▸ Task to carry out: In the article on dental file formats, rewrite the paragraph beginning "STL is by far the most common" as a short bulleted list that keeps its main facts.

▸ Reading text:
------------

File Formats in Digital Dentistry: STL, OBJ, PLY, and DICOM
When dental clinics adopt digital tools, they often run into a practical but critical issue: file formats. Every scanner, CAD system, or visualization program has its own way of saving data, and not all of them speak the same “language.” In everyday workflows, four formats come up again and again: STL, OBJ, PLY, and DICOM.
STL — the everyday standard
STL is by far the most common. It describes only geometry, which makes files compact and easy to process. Almost every scanner and milling unit supports it, so it became the default for prosthetics, aligners, and other routine tasks. The downside is clear: no colors, no textures, just surfaces. That works fine for crowns and models, but less so when soft tissue detail is needed.
OBJ — geometry plus texture
OBJ adds an extra layer by storing texture maps alongside geometry. This makes it valuable for color scans and gingiva visualization. The catch? Support is inconsistent. Some programs read OBJ fully, others drop the textures, leaving users with a plain model. Moving OBJ files between different platforms can easily lead to surprises.

------------

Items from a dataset
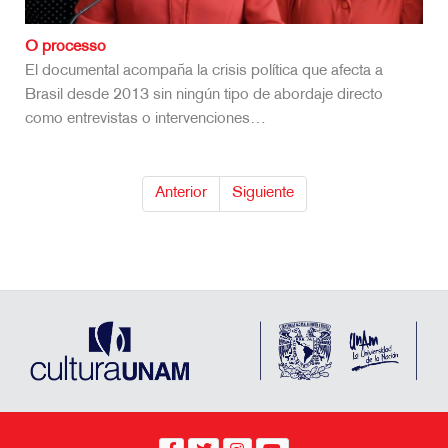
O processo
El documental acompaña la crisis política que afecta a
Brasil desde 2013 sin ningún tipo de abordaje directo
como entrevistas o intervenciones…
Anterior
Siguiente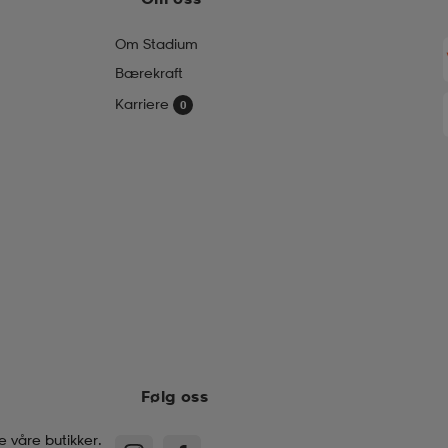
Om Stadium
Bærekraft
Karriere
Følg oss
e våre butikker.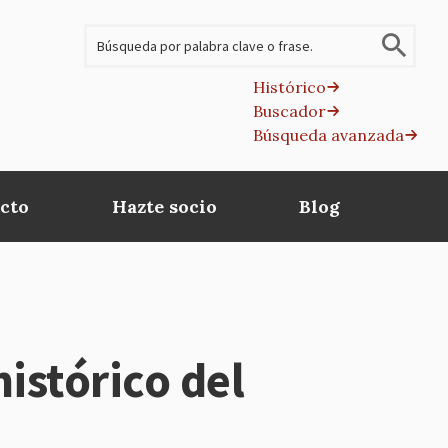
Buscar
Histórico
Buscador
B
Búsqueda avanzada
av
cto
Hazte socio
Blog
istórico del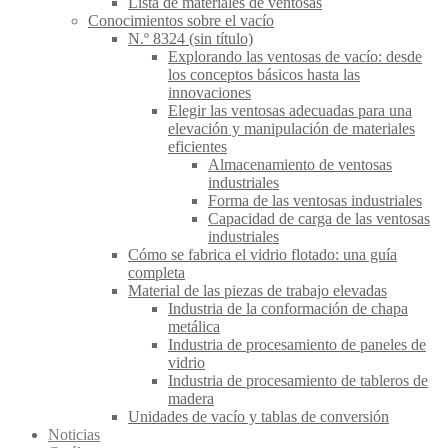
Lista de materiales de ventosas
Conocimientos sobre el vacío
N.º 8324 (sin título)
Explorando las ventosas de vacío: desde
los conceptos básicos hasta las
innovaciones
Elegir las ventosas adecuadas para una
elevación y manipulación de materiales
eficientes
Almacenamiento de ventosas
industriales
Forma de las ventosas industriales
Capacidad de carga de las ventosas
industriales
Cómo se fabrica el vidrio flotado: una guía
completa
Material de las piezas de trabajo elevadas
Industria de la conformación de chapa
metálica
Industria de procesamiento de paneles de
vidrio
Industria de procesamiento de tableros de
madera
Unidades de vacío y tablas de conversión
Noticias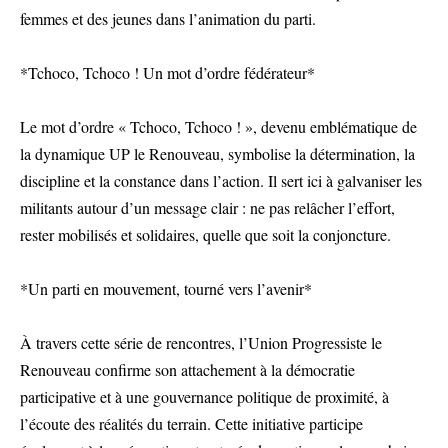
femmes et des jeunes dans l’animation du parti.
*Tchoco, Tchoco ! Un mot d’ordre fédérateur*
Le mot d’ordre « Tchoco, Tchoco ! », devenu emblématique de
la dynamique UP le Renouveau, symbolise la détermination, la
discipline et la constance dans l’action. Il sert ici à galvaniser les
militants autour d’un message clair : ne pas relâcher l’effort,
rester mobilisés et solidaires, quelle que soit la conjoncture.
*Un parti en mouvement, tourné vers l’avenir*
À travers cette série de rencontres, l’Union Progressiste le
Renouveau confirme son attachement à la démocratie
participative et à une gouvernance politique de proximité, à
l’écoute des réalités du terrain. Cette initiative participe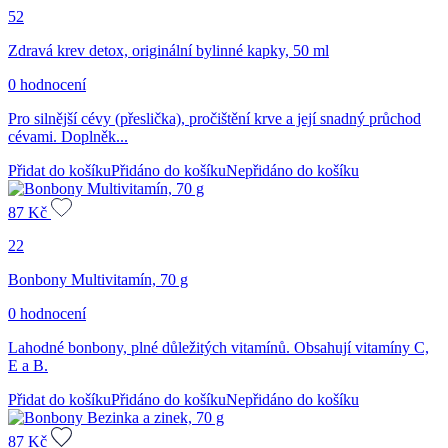
52
Zdravá krev detox, originální bylinné kapky, 50 ml
0 hodnocení
Pro silnější cévy (přeslička), pročištění krve a její snadný průchod
cévami. Doplněk...
Přidat do košíku
Přidáno do košíku
Nepřidáno do košíku
87
Kč
22
Bonbony Multivitamín, 70 g
0 hodnocení
Lahodné bonbony, plné důležitých vitamínů. Obsahují vitamíny C,
E a B.
Přidat do košíku
Přidáno do košíku
Nepřidáno do košíku
87
Kč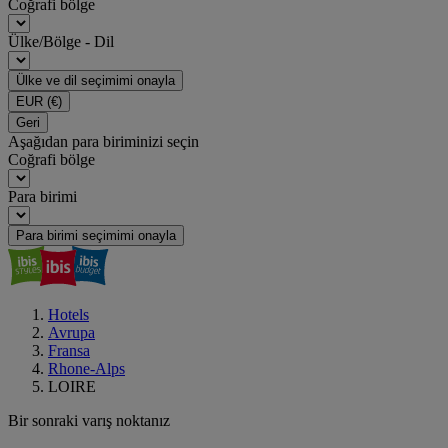
Coğrafi bölge
Ülke/Bölge - Dil
Ülke ve dil seçimimi onayla
EUR
(€)
Geri
Aşağıdan para biriminizi seçin
Coğrafi bölge
Para birimi
Para birimi seçimimi onayla
Hotels
Avrupa
Fransa
Rhone-Alps
LOIRE
Bir sonraki varış noktanız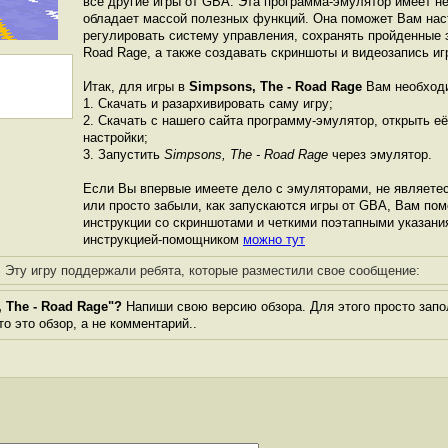
все другие игры от GBА. Эта программа-эмулятор имеет н
обладает массой полезных функций. Она поможет Вам наст
регулировать систему управления, сохранять пройденные э
Road Rage, а также создавать скриншоты и видеозапись иг
Итак, для игры в
Simpsons, The - Road Rage
Вам необход
1. Скачать и разархивировать саму игру;
2. Скачать с нашего сайта программу-эмулятор, открыть её
настройки;
3. Запустить
Simpsons, The - Road Rage
через эмулятор.
Если Вы впервые имеете дело с эмуляторами, не являете
или просто забыли, как запускаются игры от GBА, Вам по
инструкции со скриншотами и четкими поэтапными указани
инструкцией-помощником
можно тут
Эту игру поддержали ребята, которые разместили свое сообщение:
 The - Road Rage"?
Напиши свою версию обзора. Для этого просто запо
то это обзор, а не комментарий..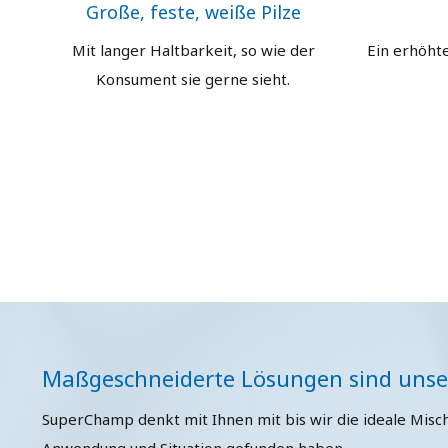
Große, feste, weiße Pilze
Mit langer Haltbarkeit, so wie der
Ein erhöhte
Konsument sie gerne sieht.
Maßgeschneiderte Lösungen sind unse
SuperChamp denkt mit Ihnen mit bis wir die ideale Misch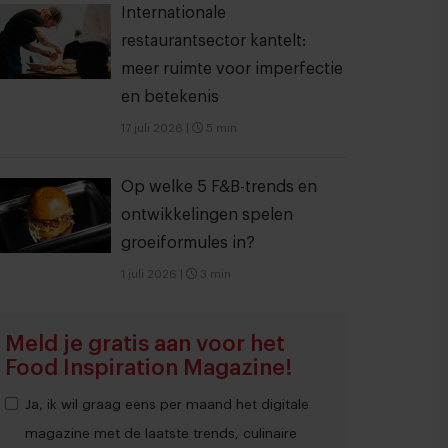
Internationale
restaurantsector kantelt:
meer ruimte voor imperfectie
en betekenis
17 juli 2026
|
5 min
Op welke 5 F&B-trends en
ontwikkelingen spelen
groeiformules in?
1 juli 2026
|
3 min
Meld je gratis aan voor het
Food Inspiration Magazine!
Ja, ik wil graag eens per maand het digitale
magazine met de laatste trends, culinaire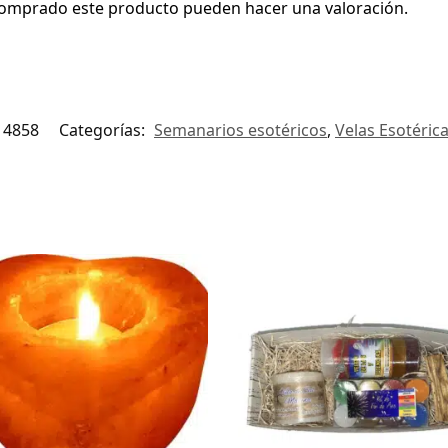
 comprado este producto pueden hacer una valoración.
4858
Categorías:
Semanarios esotéricos
,
Velas Esotéric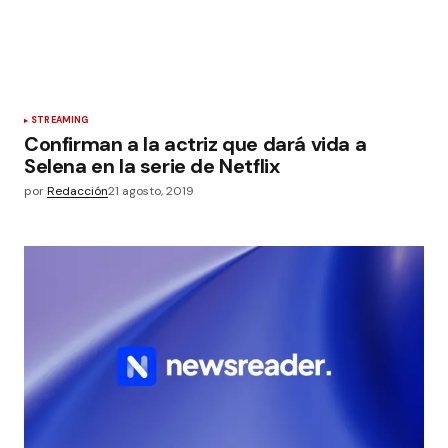
STREAMING
Confirman a la actriz que dará vida a
Selena en la serie de Netflix
por
Redacción
21 agosto, 2019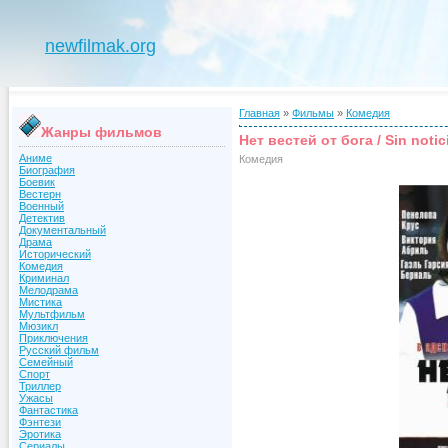
newfilmak.org
Главная
»
Фильмы
»
Комедия
Жанры фильмов
Нет вестей от бога / Sin notic
Аниме
Комедия
Биография
Боевик
Вестерн
Военный
Детектив
Документальный
Драма
Исторический
Комедия
Криминал
Мелодрама
Мистика
Мультфильм
Мюзикл
Приключения
Русский фильм
Семейный
Спорт
Триллер
Ужасы
Фантастика
Фэнтези
Эротика
Сериалы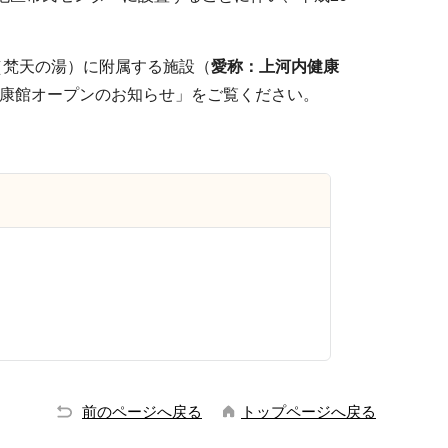
（梵天の湯）に附属する施設（
愛称：上河内健康
康館オープンのお知らせ」をご覧ください。
前のページへ戻る
トップページへ戻る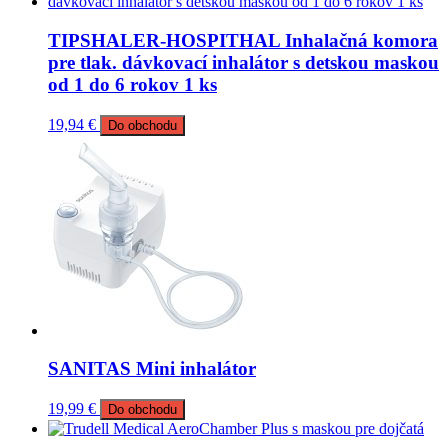
TIPSHALER-HOSPITHAL Inhalačná komora
pre tlak. dávkovací inhalátor s detskou maskou
od 1 do 6 rokov 1 ks
19,94
€
Do obchodu
SANITAS Mini inhalátor
19,99
€
Do obchodu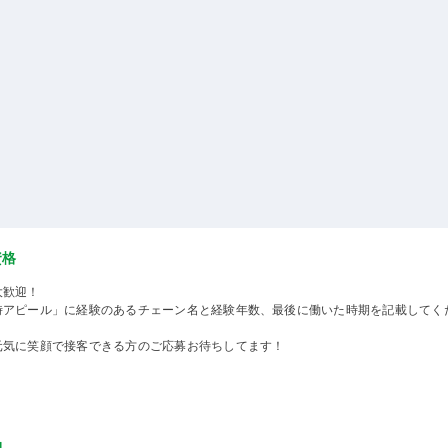
資格
大歓迎！
時アピール」に経験のあるチェーン名と経験年数、最後に働いた時期を記載してく
元気に笑顔で接客できる方のご応募お待ちしてます！
物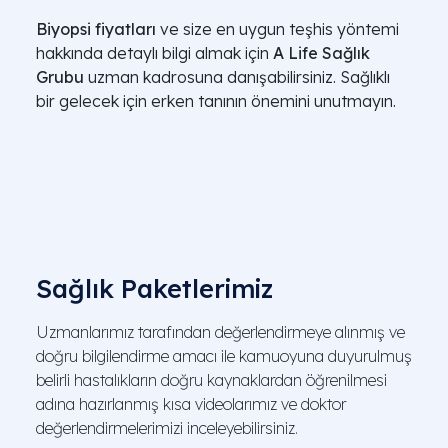
Biyopsi fiyatları
ve size en uygun teşhis yöntemi
hakkında detaylı bilgi almak için
A Life Sağlık
Grubu
uzman kadrosuna danışabilirsiniz. Sağlıklı
bir gelecek için erken tanının önemini unutmayın.
Sağlık Paketlerimiz
Uzmanlarımız tarafından değerlendirmeye alınmış ve
doğru bilgilendirme amacı ile kamuoyuna duyurulmuş
belirli hastalıkların doğru kaynaklardan öğrenilmesi
adına hazırlanmış kısa videolarımız ve doktor
değerlendirmelerimizi inceleyebilirsiniz.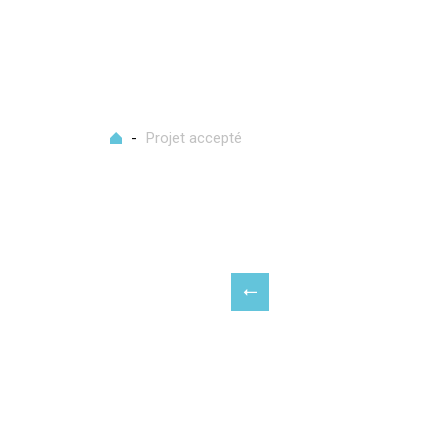
Accueil
-
Projet accepté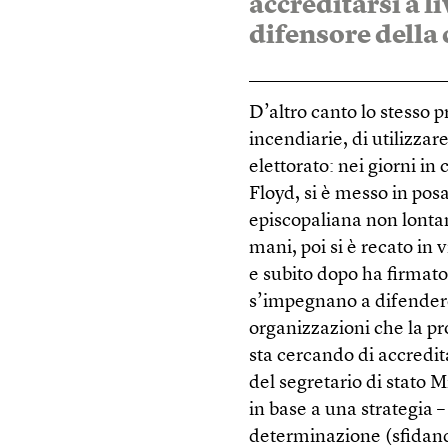
accreditarsi a l
difensore della 
D’altro canto lo stesso 
incendiarie, di utilizzar
elettorato: nei giorni in
Floyd, si è messo in posa
episcopaliana non lonta
mani, poi si è recato in 
e subito dopo ha firmato
s’impegnano a difendere 
organizzazioni che la 
sta cercando di accredit
del segretario di stato 
in base a una strategia –
determinazione (sfidand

------------

▸ Written response:
- STL is the most common format. It stores only geometry, so files are compact and easy to process.
- Almost every scanner and milling unit supports it, making it the default for prosthetics, aligners, and other routine tasks.
- It has no colors or textures, only surfaces. That works for crowns and models but less well when soft tissue detail is needed.